How important are early childhood attachment experiences?
They are simply fundamental. Early attachment experiences shape how we perceive ourselves, how we assess others, and how our nervous system processes closeness, distance, conflicts, and needs. Through early attachment experiences, a child learns not only relationship patterns but also the basic experience of security.
When these early attachment experiences are characterized by reliability and attentiveness, a more stable foundation for self-worth and connectedness is likely to develop. If they are insecure, contradictory, or hurtful, this can influence the entire later relationship biography. Early childhood attachment experiences are, in a sense, the first inner maps by which we often unconsciously navigate relationships later on.
Can relationships in adulthood heal old traumas? And if so, how?

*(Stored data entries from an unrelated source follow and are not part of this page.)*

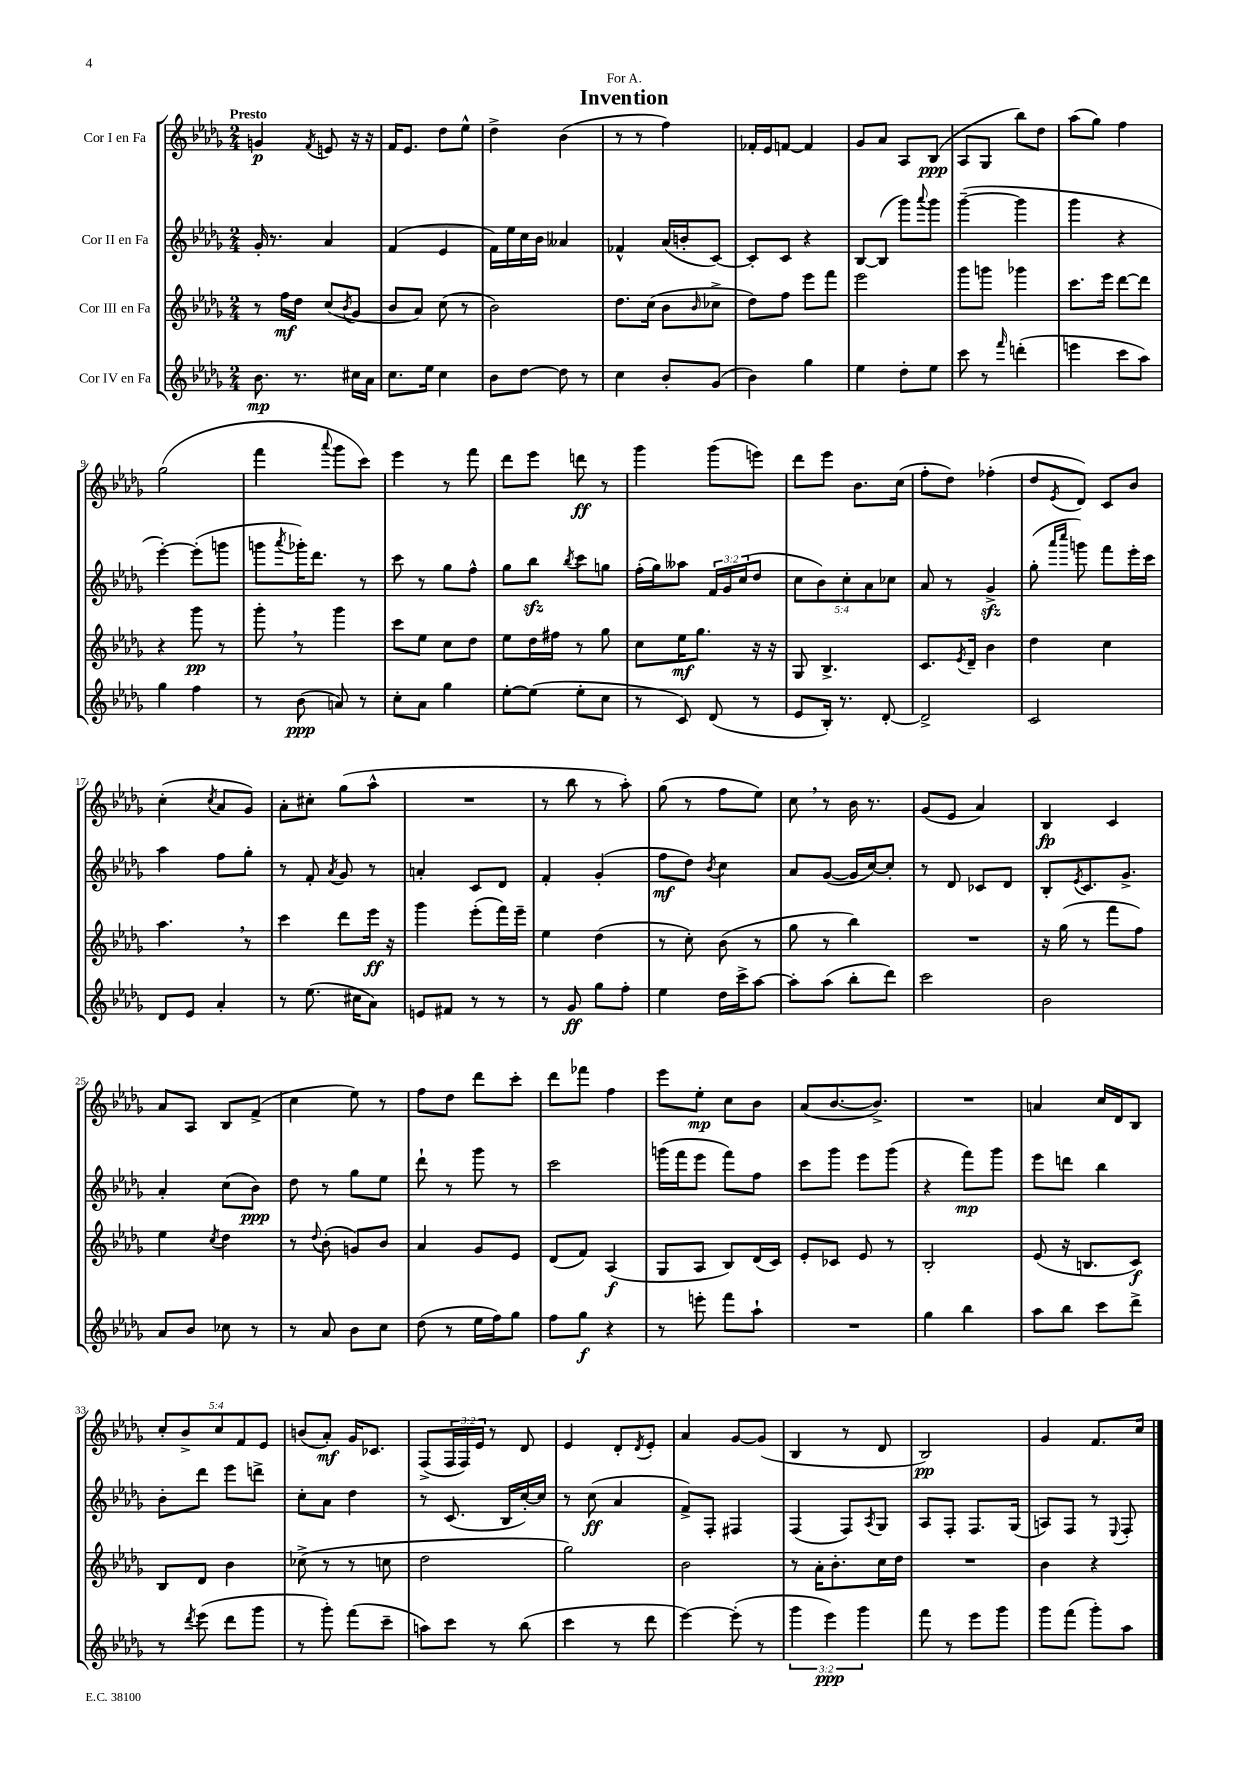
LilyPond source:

\header { title = "Invention" dedication = "For A." }
<<
\new StaffGroup <<
\new Staff = "s0" \with { instrumentName = "Cor I en Fa" } {
    \clef treble \key des \major \numericTimeSignature \time 2/4 \override Staff.TupletNumber.text = #tuplet-number::calc-fraction-text \tempo "Presto"
    g'4\p \acciaccatura { f'8 } e'8 r16 r16 |
    f'16 ees'8. des''8 ees''8-^ |
    des''4-> bes'4( |
    r8 r8 f''4) |
    fes'16-. ees'16 f'8~ f'4 |
    ges'8 aes'8 aes8 bes8\ppp( |
    aes8 ges8 bes''8) des''8 |
    aes''8( ges''8) f''4 |
    ges''2( |
    f'''4 \appoggiatura { aes'''8 } ges'''8 c'''8) |
    ees'''4 r8 f'''8 |
    des'''8 ees'''8 d'''8\ff r8 |
    ges'''4 ges'''8( e'''8) |
    des'''8 ees'''8 bes'8. c''16( |
    f''8-. des''8) fes''4-.( |
    des''8 \acciaccatura { ees'8 } des'8) c'8 bes'8 |
    c''4-.( \acciaccatura { c''8 } aes'8 ges'8) |
    aes'8-. cis''8-. ges''8( aes''8-^ |
    R2 |
    r8 bes''8 r8 aes''8-.) |
    ges''8( r8 f''8 ees''8) |
    c''8 \breathe r8 bes'16 r8. |
    ges'8( ees'8 aes'4) |
    bes4\fp c'4 |
    aes'8 aes8 bes8 f'8->( |
    c''4 ees''8) r8 |
    f''8 des''8 des'''8 c'''8-. |
    des'''8 fes'''8 f''4 |
    ees'''8 ees''8-.\mp c''8 bes'8 |
    aes'8( bes'8.~ bes'8.->) |
    R2 |
    a'4 c''16 des'16 bes8 |
    \tuplet 5/4 { c''8-. bes'8-> c''8 f'8 ees'8 } |
    b'8( aes'8-.\mf) ges'16 ces'8. |
    f8->( \tuplet 3/2 { f16 f16) ees'16 } r8 des'8 |
    ees'4 des'8-. \acciaccatura { des'8 } ees'8-. |
    aes'4 ges'8~ ges'8( |
    bes4 r8 des'8 |
    bes2\pp) |
    ges'4 f'8. c''16 \bar "|." |
}
\new Staff = "s1" \with { instrumentName = "Cor II en Fa" } {
    \clef treble \key des \major \numericTimeSignature \time 2/4 \override Staff.TupletNumber.text = #tuplet-number::calc-fraction-text
    ges'16-. r8. aes'4 |
    f'4( ees'4 |
    f'16) ees''16 c''16 bes'16 aeses'4 |
    fes'4-^ aes'16( b'16-. c'8~) |
    c'8-. c'8 r4 |
    bes8~ bes8( ges'''8) \appoggiatura { aes'''8 } ges'''8 |
    ges'''4~--( ges'''4 |
    ges'''4 r4 |
    ees'''4~-.) ees'''8-.( g'''8 |
    g'''8 \acciaccatura { aes'''8 } ges'''16-.) des'''8. r8 |
    c'''8 r8 ges''8 f''8-^ |
    ges''8 bes''8\sfz \acciaccatura { bes''8 } c'''8 g''8 |
    f''16-.( ges''16) aeses''8 \tuplet 3/2 { f'16 ges'16 c''16( } des''8 |
    \tuplet 5/4 { c''8 bes'8) c''8-. aes'8 ces''8 } |
    aes'8 r8 ges'4->\sfz |
    ges''8-.( \grace { aes'''16 c''''16 } g'''8) f'''8 ees'''16-. c'''16 |
    aes''4 f''8 ges''8-. |
    r8 f'8-. \acciaccatura { aes'8 } ges'8 r8 |
    a'4-. c'8 des'8 |
    f'4-. ges'4-.( |
    f''8\mf des''8) \acciaccatura { bes'8 } c''4 |
    aes'8 ges'8~( ges'16 c''16~) c''8-. |
    r8 des'8 ces'8 des'8 |
    bes8-. \acciaccatura { ees'8 } c'8. ges'8.-> |
    aes'4-. c''8( bes'8\ppp) |
    des''8 r8 ges''8 ees''8 |
    des'''8-! r8 ges'''8 r8 |
    c'''2 |
    g'''16( f'''16 ees'''8 f'''8) f''8 |
    c'''8 ges'''8 ees'''8 ges'''8( |
    r4 f'''8\mp) ges'''8 |
    ees'''8 d'''8 bes''4 |
    bes'8-. des'''8 ees'''8 d'''8-> |
    c''8-. aes'8 des''4 |
    r8 c'8.( bes16 c''16~-.) c''16 |
    r8 c''8\ff( aes'4 |
    f'8->) f8-. fis4 |
    f4( f8) \acciaccatura { aes8 } ges8 |
    aes8 f8-. f8. ges16( |
    a8) f8 r8 \appoggiatura { ees8 } f8-. \bar "|." |
}
\new Staff = "s2" \with { instrumentName = "Cor III en Fa" } {
    \clef treble \key des \major \numericTimeSignature \time 2/4
    r8 f''16\mf des''16 c''8( \acciaccatura { bes'8 } ges'8 |
    bes'8 aes'8) c''8( r8 |
    bes'2) |
    des''8. c''16( bes'8 \grace { bes'16 } ces''8-> |
    des''8) f''8 ees'''8 f'''8 |
    ees'''2 |
    ges'''8 g'''8 ges'''4 |
    c'''8. ees'''16 des'''8~ des'''8 |
    r4 ges'''8\pp r8 |
    ges'''8-. \breathe r8 ges'''4 |
    c'''8 ees''8 c''8 des''8 |
    ees''8 des''16 fis''16 r8 ges''8 |
    c''8 ees''16\mf ges''8. r16 r16 |
    ges8 bes4.-> |
    c'8. \acciaccatura { ees'8 } des'16-- bes'4 |
    des''4 c''4 |
    aes''4. \breathe r8 |
    c'''4 des'''8 ees'''16\ff r16 |
    ges'''4 ees'''8-.( f'''16) ees'''16-- |
    ees''4 des''4( |
    r8 c''8-.) bes'8( r8 |
    ges''8 r8 bes''4) |
    R2 |
    r16 ges''16( r8 f'''8 f''8) |
    ees''4 \acciaccatura { c''8 } des''4 |
    r8 \appoggiatura { des''8 } bes'8-.( g'8) bes'8 |
    aes'4 ges'8 ees'8 |
    des'8( f'8) aes4\f( |
    ges8 aes8 bes8) des'16( c'16) |
    ees'8-. ces'8 ees'8 r8 |
    bes2-. |
    ees'8( r16 b8. c'8\f) |
    bes8 des'8 bes'4 |
    ces''8->( r8 r8 c''8 |
    des''2 |
    ges''2) |
    bes'2 |
    r8 aes'16-. bes'8.-. c''16 des''16 |
    R2 |
    bes'4 r4 \bar "|." |
}
\new Staff = "s3" \with { instrumentName = "Cor IV en Fa" } {
    \clef treble \key des \major \numericTimeSignature \time 2/4 \override Staff.TupletNumber.text = #tuplet-number::calc-fraction-text
    bes'8.\mp r8. cis''16 aes'16 |
    c''8. ees''16 c''4 |
    bes'8 des''8~ des''8 r8 |
    c''4 bes'8-. ges'8( |
    bes'4) ges''4 |
    ees''4 des''8-. ees''8 |
    c'''8 r8 \grace { f'''16 } d'''4-.( |
    e'''4 c'''8 aes''8) |
    ges''4 f''4 |
    r8 bes'8\ppp( a'8) r8 |
    c''8-. aes'8 ges''4 |
    ees''8~-. ees''8( ees''8-. c''8 |
    r8 c'8) des'8( r8 |
    ees'8 bes16-.) r8. des'8~-. |
    des'2-> |
    c'2 |
    des'8 ees'8 aes'4-. |
    r8 ees''8.( cis''16 aes'8) |
    e'8 fis'8 r8 r8 |
    r8 ges'8\ff ges''8 f''8-. |
    ees''4 des''16 c'''16-> aes''8~ |
    aes''8-. aes''8( bes''8-. des'''8) |
    c'''2 |
    bes'2 |
    aes'8 bes'8 ces''8 r8 |
    r8 aes'8 bes'8 c''8 |
    des''8( r8 ees''16 f''16) ges''8 |
    f''8 ges''8\f r4 |
    r8 e'''8-. f'''8 aes''8-! |
    R2 |
    ges''4 bes''4 |
    aes''8 bes''8 c'''8 des'''8-> |
    r8 \acciaccatura { des'''8 } ees'''8( des'''8 ges'''8 |
    r8 ges'''8-.) f'''8( c'''8-- |
    a''8) c'''8 r8 bes''8( |
    c'''4 r8 des'''8 |
    ees'''4~) ees'''8-.( r8 |
    \tuplet 3/2 { ges'''4 ees'''4\ppp) ges'''4 } |
    f'''8 r8 ees'''8 ges'''8 |
    ges'''8 f'''8( ges'''8-.) aes''8 \bar "|." |
}
>>
>>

Yes, relationships can be healing, but not automatically. Relationships are healing where safety, resonance, predictability, and dignity are experienced. Precisely because trauma often arises in relationships, new relational experiences can have a corrective force.
In my book, this is a central idea: trauma occurs in relationships and trauma heals in relationships. This does not mean that a good partnership makes the events of the past undone. But secure relationships can help the nervous system to anchor new experiences, so that protective patterns gradually soften and more vitality and trust become possible again.
What is Ego State Therapy and how can it positively impact our relationships?
Ego State Therapy is a model of personality that works with the idea that our personality consists of different internal parts. Some parts carry wounds, some protective strategies, others resources. This perspective does not describe anything pathological, but rather the expression of internal complexity.
For relationships, this model is very helpful because it allows differentiation: Instead of fully identifying with a reaction, a person can recognize that a wounded or protective part is currently activated. This creates internal distance, which in turn allows for more self-compassion and more responsibility in contact with others. As a result, relationships are often clearer, less reactive, and much more consciously designed.